Sunday, April 1, 2012

My Second Language

My eldest daughter, Samantha had always this thing for languages, English, Spanish, French and Korean. She had always been a wide reader since she was a kid, a bookworm and she had lived with that title until now that when we had moved, my other kids and I had complained that most of her things were books that needed to be hauled because some were hardbound bought on sale .

( Sam's books  bought on sale or given as gifts. Picture credits to 

A few days ago we were talking about my second article that  just got posted on the online magazine which happen to be one of the shortest among my earliest posts. 

"I had a chat with one of my American  friends the other day. She told me that I write well considering English is not my first language. " Sam told me and I was not really surprised.

I grew up in a family where we watched mostly American shows and documentaries. My dad saw to it that we rarely watch Tagalog sitcoms and movies that sometimes would start an argument between my parents. My mom reasoned out that we are Filipinos and that we should learn to appreciate our own but my dad would jokingly reply that we should not patronize everything that is Filipino. He does not want us watching tearjerkers like "Flordeluna," "Gulong Ng Palad," and "Inday Badiday's" show about local  gossips and intrigues that we have to go to my Aunt's house just to watch them.  He even added that he would rather see us watching educational game shows , the Oscar Awards, The Grammys and other documentaries because we get to know a little bit of history in them. I could recall telling my dad that I was a having hard time understanding them obviously because my vocabulary was limited. Perhaps as a father he was quite amused how I honestly told him of my limitations when it comes to learning the English language still he encouraged me to continue watching these American shows by just picking out on the words and context of the sentences that I only undertsood.

"What if I understood  wrong? What then?" I was young and  afraid to hear feedback if I spoke in English and somebody would correct me afterwards. 

"Then you are learning. Just practice until you become better,"he said.

I could not remember a time when my siblings and I talked in English. Coming from a public school, I could recall  when we were not allowed to talk in our dialect so we could practice our English which was not followed diligently simply because it was hard. We sounded different due to our cultural accent  that sometimes when we ran out of words we just laughed  because we felt stupid trying to learn a language that was not our own.

So how did I learn to communicate well then, be it oral or written for that matter ? Allow me to share some of those tips.

1. Never stop reading. You do not have be a total bookworm like my daughter, but if you are then that is just fine. Have the time to  read even short posts, quotations , articles , print advertisements. Even comic  or music magazines will help. You do not have to buy new ones . My kids and I are fans of book sales that when I take them out for a treat, I let them choose books or magazines that cost as low as ten pesos. The idea is to read and learn new words, sentences and phrases.

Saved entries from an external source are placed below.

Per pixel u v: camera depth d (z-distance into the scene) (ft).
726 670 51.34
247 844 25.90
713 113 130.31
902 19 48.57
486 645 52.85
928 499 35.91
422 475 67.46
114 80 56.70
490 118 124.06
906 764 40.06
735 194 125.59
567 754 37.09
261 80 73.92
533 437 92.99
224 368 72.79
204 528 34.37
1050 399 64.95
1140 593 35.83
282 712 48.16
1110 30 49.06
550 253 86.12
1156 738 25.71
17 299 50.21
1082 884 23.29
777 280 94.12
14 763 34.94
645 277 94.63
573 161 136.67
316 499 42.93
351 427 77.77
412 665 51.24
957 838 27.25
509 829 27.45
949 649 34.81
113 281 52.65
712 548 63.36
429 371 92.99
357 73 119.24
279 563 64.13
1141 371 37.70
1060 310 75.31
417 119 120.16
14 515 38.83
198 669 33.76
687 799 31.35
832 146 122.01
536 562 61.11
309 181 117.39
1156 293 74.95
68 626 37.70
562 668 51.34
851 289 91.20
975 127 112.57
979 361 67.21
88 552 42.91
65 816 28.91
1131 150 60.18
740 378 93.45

2. Start watching American shows and movies. Choose family and kid friendly ones either animated or not. The plots, the twists and turns plus the story's dialogue are great topics for you and your kids to start a short discussion  even after you had  watched them. You not only bond as a family but learn from each other as well.

3. Be open for opportunities. There are a lot of short courses where you can improve your communication skills, workshops where you can hone your talents. The internet has lots of venue for it just be careful on  what groups to join or the people you interact with. Choose a community where you can share your opinions  but still be mindful of basic courtesies.

When I had been a stay at home mom for 13 years, I thought I will not be able to work again. I am an undergrad and my chances of getting work so I could send my kids to school were very slim. But when there was a free call center training in our place I grabbed that opportunity and applied. I was discouraged because of my educational background but there was one interviewer who gave me that chance and encouraged me to take advantage of it. And the rest was what they all say, was history.

It took awhile for me to learn. But with every feedback, coaching and mentoring came humility, focus and understanding. It may have not been easy but the rewards were tenfold. Now after six years of hard work most of my clients over the phone would know that I am not an American but would commend that the clarity and spontaneity of how I communicate could be mistaken from that of another country, of another culture.  In which I am grateful but would admit to them that I have never been to any other country other than my own.

It is true that English is my second language. It may had helped me tremendously to be financially independent and creatively share my true self.

But it also helped me realized that our world is not really that big for me to forget where I originally came from. 



  1. Hi Sarah.. I enjoyed this article. I cant imagine how difficult it is to learn another language. I took Spanish in high school but couldn't understand it well enough to learn. Great job!!

    Thank you for sharing this story...

  2. I would love to learn new languages. Was never much of a french student in school (being a kid lol), but now see the value of having this knowledge. Great advice for others in the same position!
    thanks for stopping by my blog.

  3. What an encouraging post! Learning a second language is so difficult. Good for you!